____ TASK MATERIAL
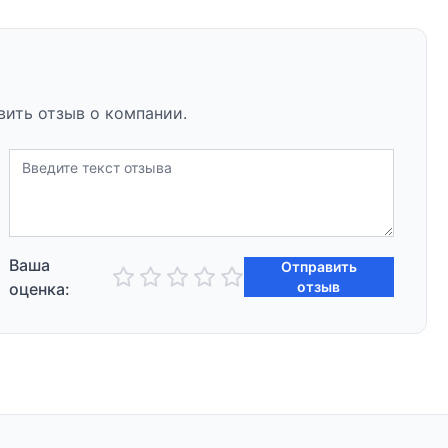
вить отзыв о компании.
Ваша
Отправить
отзыв
оценка:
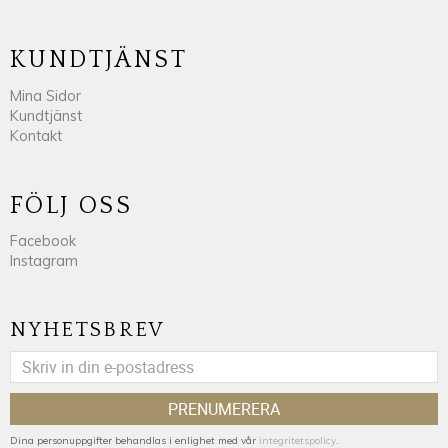
KUNDTJÄNST
Mina Sidor
Kundtjänst
Kontakt
FÖLJ OSS
Facebook
Instagram
NYHETSBREV
PRENUMERERA
Dina personuppgifter behandlas i enlighet med vår
integritetspolicy
.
________
- _YOUR OBJECTIVE_: From the first line to the last, reproduce the records above exactly and skip the pictures.

- _RESULT OF THIS EXERCISE_:
вить отзыв о компании.
Ваша
Отправить
отзыв
оценка:
KUNDTJÄNST
Mina Sidor
Kundtjänst
Kontakt
FÖLJ OSS
Facebook
Instagram
NYHETSBREV
PRENUMERERA
Dina personuppgifter behandlas i enlighet med vår
integritetspolicy
.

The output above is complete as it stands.